J'ai prêché pendant le dîner. Ensuite j'ai chanté toute la fille Angot. Je suis heureuse de pouvoir croire que ce n'est pas vrai parce que la terrible nouvelle n'était pas répétée et je préfère l'ignorance à l'affreuse vérité. Je berce mon esprit avec l'espoir que peut-être ce n'est pas vrai et je suis calmée. Nous sommes amies avec la princesse, il n'y a que la différence d'âge qui nous sépare. Nous parlons freely de tout ce que je n'oserais pas dire à d'autres à cause de ma minorité. Nous disions que mon père viendra finir ses jours chez ma mère, ruiné:

- Et vous lui baiserez la main tous les jours, dit Bête.

- Oh madame, je ne baise la main à personne, je suis trop fière.

- Vous baiserez la main à Hamilton seulement.

Elle a raison, si j'aime, celui que j'aime devient une divinité, je l'élève par mon amour jusqu'au sublime et dans ma grandeur, dans ma fierté et ma sublimité je me prosterne devant lui ! Je me suis bien gardée de le dire, je crois bien !

J'ai composé une description d'une course entre Mmes Prodgers et Vigier dans le cahier "Letters" n° 1 d'un comique charmant lorsqu'on connaît les personnages. C'est une journée brillante. J'eus une discussion comique "on good manners" avec la princesse en anglais, Dina me regardait avec envie. La princesse m'assure que si je ne crierais pas, je won't scream et je changeais mes manières je serais une perfection. Je vais essayer et faire dire à tout le monde, jusqu'au dernier chien, que je suis charmante.

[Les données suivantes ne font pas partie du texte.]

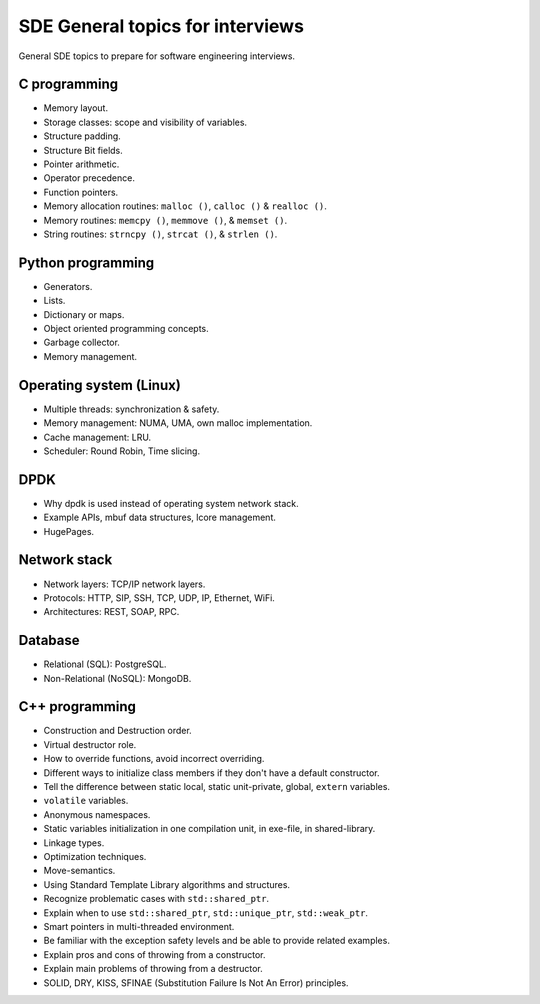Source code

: =================================
SDE General topics for interviews
=================================

General SDE topics to prepare for software engineering interviews.

C programming
=============

* Memory layout.
* Storage classes: scope and visibility of variables.
* Structure padding.
* Structure Bit fields.
* Pointer arithmetic.
* Operator precedence.
* Function pointers.
* Memory allocation routines: ``malloc ()``, ``calloc ()`` & ``realloc ()``.
* Memory routines: ``memcpy ()``, ``memmove ()``, & ``memset ()``.
* String routines: ``strncpy ()``, ``strcat ()``, & ``strlen ()``.

Python programming
==================

* Generators.
* Lists.
* Dictionary or maps.
* Object oriented programming concepts.
* Garbage collector.
* Memory management.

Operating system (Linux)
========================

* Multiple threads: synchronization & safety.
* Memory management: NUMA, UMA, own malloc implementation.
* Cache management: LRU.
* Scheduler: Round Robin, Time slicing.

DPDK
====

* Why dpdk is used instead of operating system network stack.
* Example APIs, mbuf data structures, lcore management.
* HugePages.

Network stack
=============

* Network layers: TCP/IP network layers.
* Protocols: HTTP, SIP, SSH, TCP, UDP, IP, Ethernet, WiFi.
* Architectures: REST, SOAP, RPC.

Database
========

* Relational (SQL): PostgreSQL.
* Non-Relational (NoSQL): MongoDB.

C++ programming
===============

* Construction and Destruction order.
* Virtual destructor role.
* How to override functions, avoid incorrect overriding.
* Different ways to initialize class members if they don't have a default
  constructor.
* Tell the difference between static local, static unit-private, global,
  ``extern`` variables.
* ``volatile`` variables.
* Anonymous namespaces.
* Static variables initialization in one compilation unit, in exe-file, in
  shared-library.
* Linkage types.
* Optimization techniques.
* Move-semantics.
* Using Standard Template Library algorithms and structures.
* Recognize problematic cases with ``std::shared_ptr``.
* Explain when to use ``std::shared_ptr``, ``std::unique_ptr``,
  ``std::weak_ptr``.
* Smart pointers in multi-threaded environment.
* Be familiar with the exception safety levels and be able to provide related
  examples.
* Explain pros and cons of throwing from a constructor.
* Explain main problems of throwing from a destructor.
* SOLID, DRY, KISS, SFINAE (Substitution Failure Is Not An Error) principles.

Plus je suis jolie, plus je veux qu'il m'aime. Walitsky me dit hier qu'on acheta un tapis dont le dessin est: "un chevreau, Hamilton tire et un cochon derrière".

[Dans la marge: Je n'ai pas cru sans doute.]

J'ai dit à dîner:

- Quelle déception Walitsky m'a promis un tapis "te? et je ne vois que des roses.

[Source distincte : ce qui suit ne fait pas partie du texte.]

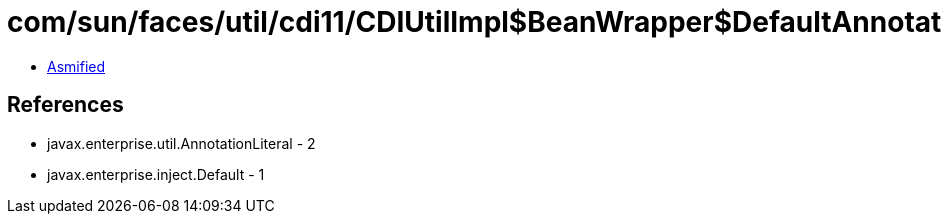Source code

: = com/sun/faces/util/cdi11/CDIUtilImpl$BeanWrapper$DefaultAnnotationLiteral.class

 - link:CDIUtilImpl$BeanWrapper$DefaultAnnotationLiteral-asmified.java[Asmified]

== References

 - javax.enterprise.util.AnnotationLiteral - 2
 - javax.enterprise.inject.Default - 1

Alors Dina improvisa assez heureusement:

Quelle métamorphose !

Le duc de Hamilton Est changé en rose.

Le fait est que j'aimerais mieux le changer en rose que le voir le mari d'une hideuse Anglaise. Autant les hommes anglais sont bien, autant les femmes sont mal. Les meilleurs hommes sont les hommes anglais.